– Это крыша моего дома, Чарлин. Это я разрешаю вам жить под ней, поскольку мой сын вообразил, что хочет именно этого.
– Но теперь это мой дом тоже. Мой и Дженни.
Чарли положила в рот кусок рыбы со шпинатом.
– Ваш дом? Ваш и вашего незаконного ребенка?
Чарли с трудом сдержала крик. Ей хотелось выплюнуть в лицо Элизабет тошнотворный шпинат. Она схватила бокал и запила рыбу со шпинатом глотком воды. Она смотрела, как Элизабет медленно пережевывает пищу, и от души желала ей подавиться. Элизабет положила вилку и улыбнулась.
– Возможно, вы хотите вернуться к своим родным, где они там живут, кажется, в Пенсильвании?
– В Питсбурге, Элизабет. В Питсбурге, и вы это знаете. Это не так уж далеко от того места, где вы сами выросли.
Элизабет чуть заметно вздрогнула.
– Вы окончили Смитовский колледж, но я не вижу, чтобы он улучшил ваше воспитание.
– Почему вы меня ненавидите? – выкрикнула Чарли. – В чем я провинилась, что вы меня так сильно ненавидите?
– Вы босячка, – сказала Элизабет, сложив вместе кончики пальцев. – Ваша мать тоже, наверное, босячка. Она родила, сколько там, чуть ли не шестерых детей?
Чарли онемела. Она не могла сделать ни одного движения.
– Почему бы вам не вернуться туда, где ваше место, Чарлин? К своей босячке матери и распухшему от пива отцу. – Злобная гримаса вдруг исказила лицо Элизабет. – Да, мне как-то это не приходило в голову, но, очень возможно, ваш отец также приходится отцом вашему ребенку. Насколько мне известно, это частый случай в нищих ирландских семьях. Отцы напиваются и спят с собственными дочерьми.
Чарли взяла в руки тарелку и швырнула ее через стол. Она пролетела по воздуху рядом со свекровью и ударилась в оконное стекло, запачкав рыбой и скользкой зеленью шпината бежевые парчовые гардины.
Чарли вскочила и бросилась вон из столовой.
Наверху, у себя в комнате, Чарли поняла, что все кончено. Она потеряла волю к сопротивлению. Элизабет сломила ее, лишила ее твердости духа. Не имело значения, что Чарли обещала мужу и то, как сильно они с Питером любят друг друга. Элизабет никогда и ни за что на свете не изменится, и пока эта женщина жива, жизнь Чарли будет похожа на ад.
Если только она не убежит из этого дома.
Чарли быстро собрала сумку и направилась в соседнюю комнату, где спала Дженни. Она знала, что не может ехать домой. Она не способна пересказать родителям те ужасные вещи, которые бросила ей в лицо Элизабет. Она не способна нанести им такую обиду. Они слишком приличные люди, они слишком хороши. Они куда выше Элизабет Хобарт во всех отношениях.
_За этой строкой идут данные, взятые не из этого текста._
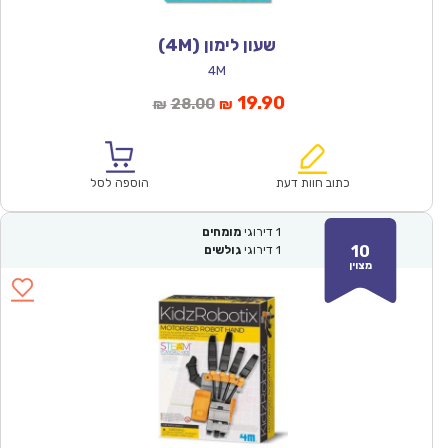
שעון לימון (4M)
4M
המחיר
המחיר
19.90
28.00
₪
₪
הנוכחי
המקורי
הוא:
היה:
₪28.00.
₪19.90.
כתוב חוות דעת
הוספה לסל
1
דירוגי
מומחים
10
1
דירוגי
גולשים
מצוין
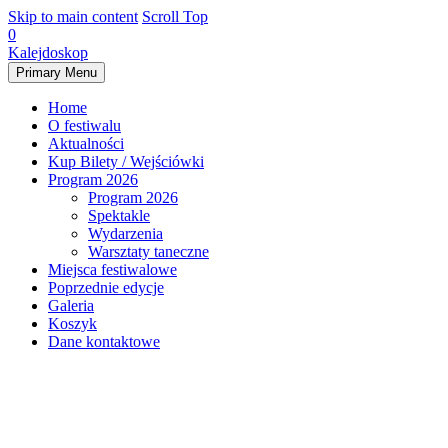
Skip to main content
Scroll Top
0
Kalejdoskop
Primary Menu
Home
O festiwalu
Aktualności
Kup Bilety / Wejściówki
Program 2026
Program 2026
Spektakle
Wydarzenia
Warsztaty taneczne
Miejsca festiwalowe
Poprzednie edycje
Galeria
Koszyk
Dane kontaktowe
– Мерзкая сука, – бормотала Чарли, надевая на Дженни бархатные пальто и шапочку.
– Сука? – повторила Дженни, протирая глаза.
Чарли завязала ленты шапочки под подбородком Дженни.
– Мы едем кататься, девочка, – сказала Чарли, стараясь успокоиться. – Мы едем в гости к тем, кто нас любит. Мы едем навестить тетю Тесс.
Они быстро спустились по лестнице в холл, и Чарли остановилась.
Элизабет стояла, сложив руки на груди, в монашески строгом черном платье, с понимающей усмешкой на губах.
– Убегаете? – спросила она.
Ища поддержку, Чарли ухватилась за маленькую ручку Дженни.
– Я не убегаю. Я уезжаю туда, где нас с Дженни любят.
– Развод – неприятная вещь, – вздохнула Элизабет, – но иногда это наилучший выход.
Чарли направилась к дверям.
– Вы, конечно, понимаете, – продолжала Элизабет, – что не получите ни цента.
– Мне не нужны ваши деньги.
Элизабет кивнула.
– Я это запомню, – сказала она.
Ее слова дышали зимним холодом.
Было уже за полночь, когда автобус приехал в Нортгемптон. Чарли взяла на руки сонную Дженни, подхватила тяжелую сумку и поплелась вверх по дороге к Раунд-Хилл-роуд. Она молила судьбу, чтобы Тесс оказалась дома.
– Боже мой, неужели это вы! – удивилась Тесс, открыв дверь и увидев их. Она схватила Дженни в объятия и прижала к груди. – Чарли, да она красавица.
Чарли вошла в гостиную.
– Не только красавица, но и очень хорошая девочка. Она такое доброе, милое существо. – Чарли прислонилась к каминной полке и заплакала. – Ничего не вышло, Тесс. Ничего не вышло.